Testing analyzers

edit

When building your own analyzers, it’s useful to test that the analyzer does what we expect it to. This is where the Analyze API comes in.

Testing in-built analyzers

edit

To get started with the Analyze API, we can test to see how a built-in analyzer will analyze a piece of text

var analyzeResponse = client.Analyze(a => a
    .Analyzer("standard") 
    .Text("F# is THE SUPERIOR language :)")
);

Use the standard analyzer

This returns the following response from Elasticsearch

{
  "tokens": [
    {
      "token": "f",
      "start_offset": 0,
      "end_offset": 1,
      "type": "<ALPHANUM>",
      "position": 0
    },
    {
      "token": "is",
      "start_offset": 3,
      "end_offset": 5,
      "type": "<ALPHANUM>",
      "position": 1
    },
    {
      "token": "the",
      "start_offset": 6,
      "end_offset": 9,
      "type": "<ALPHANUM>",
      "position": 2
    },
    {
      "token": "superior",
      "start_offset": 10,
      "end_offset": 18,
      "type": "<ALPHANUM>",
      "position": 3
    },
    {
      "token": "language",
      "start_offset": 19,
      "end_offset": 27,
      "type": "<ALPHANUM>",
      "position": 4
    }
  ]
}

which is deserialized to an instance of IAnalyzeResponse by NEST that we can work with

foreach (var analyzeToken in analyzeResponse.Tokens)
{
    Console.WriteLine($"{analyzeToken.Token}");
}

In testing the standard analyzer on our text, we’ve noticed that

  • F# is tokenized as "f"
  • stop word tokens "is" and "the" are included
  • "superior" is included but we’d also like to tokenize "great" as a synonym for superior

We’ll look at how we can test a combination of built-in analysis components next to build an analyzer to fit our needs.

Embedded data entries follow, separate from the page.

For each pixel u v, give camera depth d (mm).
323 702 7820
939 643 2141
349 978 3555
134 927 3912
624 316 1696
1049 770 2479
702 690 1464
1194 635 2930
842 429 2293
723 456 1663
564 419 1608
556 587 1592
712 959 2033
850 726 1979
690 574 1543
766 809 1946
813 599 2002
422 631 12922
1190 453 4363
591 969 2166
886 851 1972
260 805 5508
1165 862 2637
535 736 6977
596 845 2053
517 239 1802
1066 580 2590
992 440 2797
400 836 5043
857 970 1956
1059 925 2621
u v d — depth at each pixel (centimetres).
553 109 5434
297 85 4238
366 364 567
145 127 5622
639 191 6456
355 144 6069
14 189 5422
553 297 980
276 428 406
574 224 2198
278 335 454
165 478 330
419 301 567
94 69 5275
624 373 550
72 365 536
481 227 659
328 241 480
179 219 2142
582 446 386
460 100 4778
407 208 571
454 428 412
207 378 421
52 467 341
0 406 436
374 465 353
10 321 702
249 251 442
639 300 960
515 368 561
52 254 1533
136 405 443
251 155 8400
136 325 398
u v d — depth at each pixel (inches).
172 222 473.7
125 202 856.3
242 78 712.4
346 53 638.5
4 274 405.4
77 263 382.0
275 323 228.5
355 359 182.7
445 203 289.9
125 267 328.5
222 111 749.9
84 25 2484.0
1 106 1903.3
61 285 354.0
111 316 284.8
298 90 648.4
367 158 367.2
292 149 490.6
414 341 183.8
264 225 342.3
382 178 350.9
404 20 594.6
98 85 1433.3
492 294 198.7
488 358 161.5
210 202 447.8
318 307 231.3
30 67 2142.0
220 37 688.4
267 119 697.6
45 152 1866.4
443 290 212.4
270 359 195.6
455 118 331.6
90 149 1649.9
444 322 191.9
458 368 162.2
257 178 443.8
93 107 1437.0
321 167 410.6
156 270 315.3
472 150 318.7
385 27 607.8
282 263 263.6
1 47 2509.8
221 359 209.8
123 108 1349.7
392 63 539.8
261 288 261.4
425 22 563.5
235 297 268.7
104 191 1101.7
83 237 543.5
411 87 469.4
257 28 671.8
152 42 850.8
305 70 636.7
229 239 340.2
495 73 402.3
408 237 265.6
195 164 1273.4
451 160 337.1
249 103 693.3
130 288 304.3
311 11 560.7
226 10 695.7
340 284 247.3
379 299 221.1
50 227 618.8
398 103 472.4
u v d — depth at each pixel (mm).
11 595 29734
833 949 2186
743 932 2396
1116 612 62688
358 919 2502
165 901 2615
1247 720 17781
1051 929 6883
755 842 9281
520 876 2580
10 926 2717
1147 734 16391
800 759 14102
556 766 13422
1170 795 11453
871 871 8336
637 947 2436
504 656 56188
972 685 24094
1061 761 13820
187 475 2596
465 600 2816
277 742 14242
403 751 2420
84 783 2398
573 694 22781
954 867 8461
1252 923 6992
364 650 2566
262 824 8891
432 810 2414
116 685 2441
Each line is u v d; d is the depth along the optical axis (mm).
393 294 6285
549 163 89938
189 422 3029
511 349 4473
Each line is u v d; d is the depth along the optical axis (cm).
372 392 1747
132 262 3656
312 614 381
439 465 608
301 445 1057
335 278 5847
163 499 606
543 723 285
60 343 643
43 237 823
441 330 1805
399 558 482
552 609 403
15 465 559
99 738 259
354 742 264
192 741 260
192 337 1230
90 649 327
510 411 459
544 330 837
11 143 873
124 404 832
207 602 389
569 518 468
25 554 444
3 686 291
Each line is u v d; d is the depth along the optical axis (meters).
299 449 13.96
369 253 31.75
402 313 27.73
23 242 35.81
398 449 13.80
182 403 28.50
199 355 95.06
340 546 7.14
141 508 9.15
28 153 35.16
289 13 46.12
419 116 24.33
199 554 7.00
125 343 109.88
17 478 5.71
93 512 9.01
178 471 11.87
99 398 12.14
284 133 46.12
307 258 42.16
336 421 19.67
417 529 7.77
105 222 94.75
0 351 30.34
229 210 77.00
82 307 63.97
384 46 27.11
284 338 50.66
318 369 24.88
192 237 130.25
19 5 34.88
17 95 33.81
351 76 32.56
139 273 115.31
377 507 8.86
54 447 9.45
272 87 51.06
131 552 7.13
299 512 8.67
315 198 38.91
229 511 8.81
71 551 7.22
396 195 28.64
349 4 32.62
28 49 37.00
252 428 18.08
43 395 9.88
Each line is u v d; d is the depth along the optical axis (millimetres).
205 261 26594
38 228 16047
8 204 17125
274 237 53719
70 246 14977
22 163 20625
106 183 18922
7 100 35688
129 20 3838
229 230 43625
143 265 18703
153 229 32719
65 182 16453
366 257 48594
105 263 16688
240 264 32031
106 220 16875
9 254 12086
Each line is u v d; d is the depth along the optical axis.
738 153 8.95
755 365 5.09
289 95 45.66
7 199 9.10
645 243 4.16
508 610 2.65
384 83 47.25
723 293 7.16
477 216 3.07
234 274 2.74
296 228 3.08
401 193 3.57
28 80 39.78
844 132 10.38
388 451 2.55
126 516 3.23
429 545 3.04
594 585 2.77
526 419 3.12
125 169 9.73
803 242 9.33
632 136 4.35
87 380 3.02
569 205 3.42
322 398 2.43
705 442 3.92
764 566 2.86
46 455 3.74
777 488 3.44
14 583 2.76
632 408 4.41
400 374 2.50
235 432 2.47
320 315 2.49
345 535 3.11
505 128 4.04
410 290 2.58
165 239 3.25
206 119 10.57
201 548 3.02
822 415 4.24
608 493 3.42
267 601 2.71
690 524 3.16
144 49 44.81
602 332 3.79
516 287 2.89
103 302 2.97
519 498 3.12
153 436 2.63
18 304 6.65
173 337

Testing built-in analysis components

edit

A transient analyzer can be composed from built-in analysis components to test an analysis configuration

var analyzeResponse = client.Analyze(a => a
    .Tokenizer("standard")
    .Filter("lowercase", "stop")
    .Text("F# is THE SUPERIOR language :)")
);
{
  "tokens": [
    {
      "token": "f",
      "start_offset": 0,
      "end_offset": 1,
      "type": "<ALPHANUM>",
      "position": 0
    },
    {
      "token": "superior",
      "start_offset": 10,
      "end_offset": 18,
      "type": "<ALPHANUM>",
      "position": 3
    },
    {
      "token": "language",
      "start_offset": 19,
      "end_offset": 27,
      "type": "<ALPHANUM>",
      "position": 4
    }
  ]
}

Great! This has removed stop words, but we still have F# tokenized as "f" and no "great" synonym for "superior".

Character and Token filters are applied in the order in which they are specified.

Let’s build a custom analyzer with additional components to solve this.

Testing a custom analyzer in an index

edit

A custom analyzer can be created within an index, either when creating the index or by updating the settings on an existing index.

When adding to an existing index, it needs to be closed first.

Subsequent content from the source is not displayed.